# ACTIVITY:
Exclude the pictures from your copy, and reproduce each entry below verbatim.

# DATA FOR THE TASK:

········

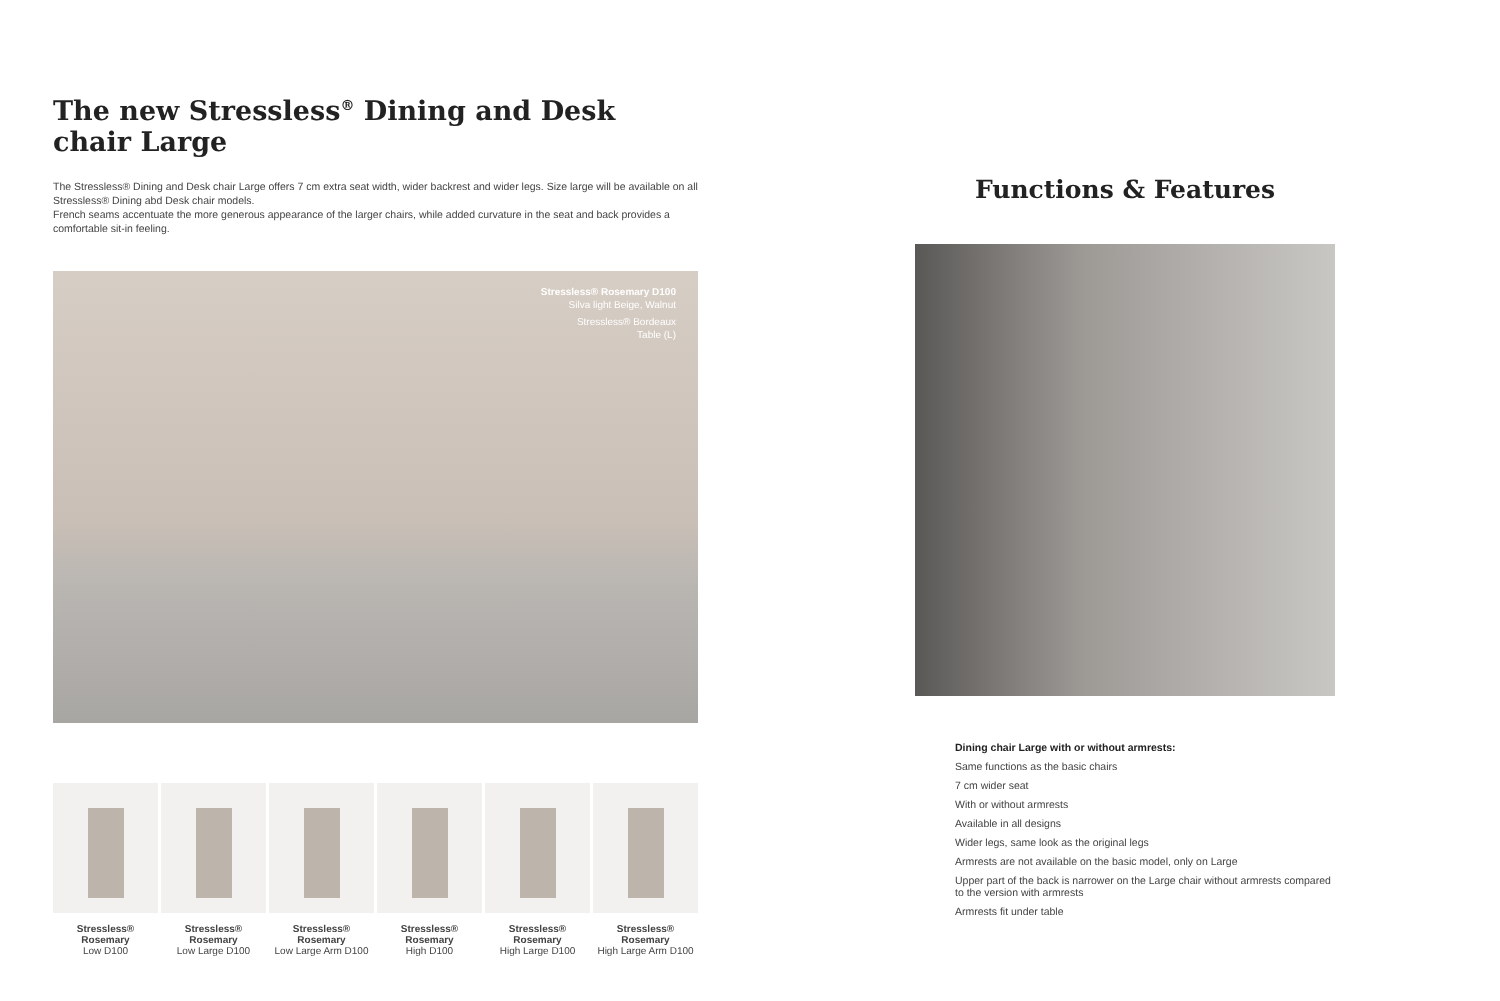The new Stressless<sup>®</sup> Dining and Desk chair Large
The Stressless® Dining and Desk chair Large offers 7 cm extra seat width, wider backrest and wider legs. Size large will be available on all Stressless® Dining abd Desk chair models.
French seams accentuate the more generous appearance of the larger chairs, while added curvature in the seat and back provides a comfortable sit-in feeling.
Stressless® Rosemary D100
Silva light Beige, Walnut
Stressless® Bordeaux
Table (L)
Stressless® Rosemary
Low D100
Stressless® Rosemary
Low Large D100
Stressless® Rosemary
Low Large Arm D100
Stressless® Rosemary
High D100
Stressless® Rosemary
High Large D100
Stressless® Rosemary
High Large Arm D100
Functions & Features
Dining chair Large with or without armrests:
Same functions as the basic chairs
7 cm wider seat
With or without armrests
Available in all designs
Wider legs, same look as the original legs
Armrests are not available on the basic model, only on Large
Upper part of the back is narrower on the Large chair without armrests compared to the version with armrests
Armrests fit under table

········

# ANSWER BELOW:
The new Stressless<sup>®</sup> Dining and Desk chair Large
The Stressless® Dining and Desk chair Large offers 7 cm extra seat width, wider backrest and wider legs. Size large will be available on all Stressless® Dining abd Desk chair models.
French seams accentuate the more generous appearance of the larger chairs, while added curvature in the seat and back provides a comfortable sit-in feeling.
Stressless® Rosemary D100
Silva light Beige, Walnut
Stressless® Bordeaux
Table (L)
Stressless® Rosemary
Low D100
Stressless® Rosemary
Low Large D100
Stressless® Rosemary
Low Large Arm D100
Stressless® Rosemary
High D100
Stressless® Rosemary
High Large D100
Stressless® Rosemary
High Large Arm D100
Functions & Features
Dining chair Large with or without armrests:
Same functions as the basic chairs
7 cm wider seat
With or without armrests
Available in all designs
Wider legs, same look as the original legs
Armrests are not available on the basic model, only on Large
Upper part of the back is narrower on the Large chair without armrests compared to the version with armrests
Armrests fit under table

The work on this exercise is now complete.